Green Revolution & food security
How India moved from PL-480 dependence to grain self-sufficiency: the Green Revolution, its institutions, regional skew, and the food-security architecture it spawned.
The crisis that forced the choice
Independent India inherited a chronic food deficit. The Bengal famine of 1943 killed an estimated 2.1–3 million people, and the First (1951–56) and Second (1956–61) Five-Year Plans failed to close the gap between population growth and grain output. The successive droughts of 1965 and 1966 pushed India into a 'ship-to-mouth' existence, surviving on wheat imported under the United States' Public Law 480 (the Agricultural Trade Development and Assistance Act of 1954). At its peak in 1966, India imported roughly 10 million tonnes of grain, and President Lyndon Johnson's 'short-tether' policy—releasing PL-480 shipments month by month to pressure New Delhi over Vietnam and economic policy—made food a humiliating instrument of foreign leverage.
The technological package
The response was a deliberate shift from the Nehruvian emphasis on institutional reform (land redistribution, cooperatives) toward a technology-and-input strategy. C. Subramaniam, as Minister for Food and Agriculture (1964–67), and agricultural scientist M. S. Swaminathan championed the import and adaptation of high-yielding semi-dwarf wheat varieties bred by Norman Borlaug at CIMMYT in Mexico—notably Lerma Rojo and Sonora-64. The strategy was first institutionalised as the Intensive Agricultural District Programme (IADP, 1960–61, the 'package programme') and broadened into the Intensive Agricultural Area Programme. From 1966 the High-Yielding Varieties Programme (HYVP) was rolled out across Punjab, Haryana and western Uttar Pradesh.

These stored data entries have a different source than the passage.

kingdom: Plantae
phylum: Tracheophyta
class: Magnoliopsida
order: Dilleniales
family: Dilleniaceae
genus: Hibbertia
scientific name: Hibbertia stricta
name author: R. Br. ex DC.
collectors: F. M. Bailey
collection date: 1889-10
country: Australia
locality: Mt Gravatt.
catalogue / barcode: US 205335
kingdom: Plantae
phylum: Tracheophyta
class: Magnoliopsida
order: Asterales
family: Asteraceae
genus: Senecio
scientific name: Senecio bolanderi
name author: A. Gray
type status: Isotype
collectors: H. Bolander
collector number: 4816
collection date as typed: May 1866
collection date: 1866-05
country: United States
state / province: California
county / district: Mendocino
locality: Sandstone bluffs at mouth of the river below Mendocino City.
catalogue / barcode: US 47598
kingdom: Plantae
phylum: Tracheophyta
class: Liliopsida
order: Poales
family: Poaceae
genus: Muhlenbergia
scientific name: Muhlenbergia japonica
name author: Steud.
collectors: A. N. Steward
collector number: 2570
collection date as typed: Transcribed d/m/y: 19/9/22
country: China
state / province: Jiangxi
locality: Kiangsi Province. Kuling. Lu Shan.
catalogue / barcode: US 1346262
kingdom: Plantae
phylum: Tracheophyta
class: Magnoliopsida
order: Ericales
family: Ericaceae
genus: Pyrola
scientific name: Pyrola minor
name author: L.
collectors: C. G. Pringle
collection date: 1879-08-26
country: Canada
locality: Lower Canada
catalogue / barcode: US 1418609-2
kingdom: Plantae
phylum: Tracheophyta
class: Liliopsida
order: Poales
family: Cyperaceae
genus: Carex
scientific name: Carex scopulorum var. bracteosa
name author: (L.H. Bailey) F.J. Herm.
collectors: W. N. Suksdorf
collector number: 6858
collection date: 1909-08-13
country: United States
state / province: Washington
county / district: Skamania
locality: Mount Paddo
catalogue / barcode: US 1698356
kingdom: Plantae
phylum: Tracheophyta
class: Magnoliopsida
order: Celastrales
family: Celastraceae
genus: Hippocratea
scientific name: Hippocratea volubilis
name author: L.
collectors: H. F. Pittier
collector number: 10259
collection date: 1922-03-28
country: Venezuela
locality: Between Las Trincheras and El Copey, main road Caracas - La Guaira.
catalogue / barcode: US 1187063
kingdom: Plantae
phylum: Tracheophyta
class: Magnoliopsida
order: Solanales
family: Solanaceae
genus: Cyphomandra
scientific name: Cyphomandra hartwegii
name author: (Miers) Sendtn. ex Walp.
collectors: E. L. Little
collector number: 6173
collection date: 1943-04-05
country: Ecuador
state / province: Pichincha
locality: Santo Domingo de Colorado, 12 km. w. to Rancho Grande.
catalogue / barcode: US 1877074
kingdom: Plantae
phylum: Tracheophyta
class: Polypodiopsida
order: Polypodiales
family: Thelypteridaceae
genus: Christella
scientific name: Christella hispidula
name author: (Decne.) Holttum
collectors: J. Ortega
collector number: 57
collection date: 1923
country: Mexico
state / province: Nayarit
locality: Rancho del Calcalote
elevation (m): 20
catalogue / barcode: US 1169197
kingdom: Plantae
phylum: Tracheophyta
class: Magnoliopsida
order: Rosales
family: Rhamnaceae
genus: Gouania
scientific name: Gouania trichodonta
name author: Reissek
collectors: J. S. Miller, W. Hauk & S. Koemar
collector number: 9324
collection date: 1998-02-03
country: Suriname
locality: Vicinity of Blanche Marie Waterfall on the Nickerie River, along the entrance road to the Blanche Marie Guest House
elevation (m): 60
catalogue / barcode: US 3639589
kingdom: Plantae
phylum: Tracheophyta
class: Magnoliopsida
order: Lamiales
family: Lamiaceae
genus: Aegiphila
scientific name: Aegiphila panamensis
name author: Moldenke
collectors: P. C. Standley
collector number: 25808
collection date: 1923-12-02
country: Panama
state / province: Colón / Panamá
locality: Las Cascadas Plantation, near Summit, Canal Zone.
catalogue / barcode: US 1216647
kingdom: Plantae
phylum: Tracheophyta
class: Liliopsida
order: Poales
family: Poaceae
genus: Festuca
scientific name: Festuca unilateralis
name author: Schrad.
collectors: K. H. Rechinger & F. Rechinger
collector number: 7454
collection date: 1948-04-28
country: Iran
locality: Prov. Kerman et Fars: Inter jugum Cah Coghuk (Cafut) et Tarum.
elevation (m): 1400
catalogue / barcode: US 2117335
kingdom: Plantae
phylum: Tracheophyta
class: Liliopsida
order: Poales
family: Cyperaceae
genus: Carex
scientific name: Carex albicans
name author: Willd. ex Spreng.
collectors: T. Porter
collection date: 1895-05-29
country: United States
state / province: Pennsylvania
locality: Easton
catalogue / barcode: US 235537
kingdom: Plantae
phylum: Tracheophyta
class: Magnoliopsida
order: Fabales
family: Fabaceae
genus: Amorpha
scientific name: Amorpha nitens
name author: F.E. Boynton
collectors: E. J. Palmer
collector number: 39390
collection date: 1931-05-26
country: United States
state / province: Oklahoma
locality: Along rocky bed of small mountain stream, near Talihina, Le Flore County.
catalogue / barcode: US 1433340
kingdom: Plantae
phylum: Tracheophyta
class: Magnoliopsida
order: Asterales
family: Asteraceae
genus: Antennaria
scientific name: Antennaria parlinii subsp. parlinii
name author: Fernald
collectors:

The Green Revolution rested on four interlocking inputs: HYV seeds, chemical fertilizers (urea, DAP), assured irrigation (tubewells and canal command areas), and assured prices. The price guarantee was institutional: the Agricultural Prices Commission (1965, later the Commission for Agricultural Costs and Prices) recommended Minimum Support Prices, while the Food Corporation of India (established under the Food Corporations Act, 1964) procured, stored and distributed grain. Wheat output rose from about 12 million tonnes in 1965 to over 26 million tonnes by 1972; India declared a buffer stock and largely ended dependence on PL-480 by the early 1970s.
What the strategy bought, and at what cost
The payoff was strategic autonomy: never again would food be a foreign-policy weapon against India. But the gains were concentrated. The Green Revolution was overwhelmingly a wheat-and-rice phenomenon in well-irrigated, surplus-prone regions—Punjab, Haryana, western UP—deepening regional disparity with the rain-fed east and the dryland Deccan. It favoured larger farmers who could finance inputs, widening rural inequality, and over time produced groundwater depletion, soil salinity, fertilizer overuse and the monoculture that the M. S. Swaminathan Committee on Farmers (2004–06) later warned about. The phrase 'Green Revolution' itself was coined by USAID administrator William Gaud in a March 1968 speech. Understanding both the achievement and its ecological-equity tail is essential to any balanced UPSC answer.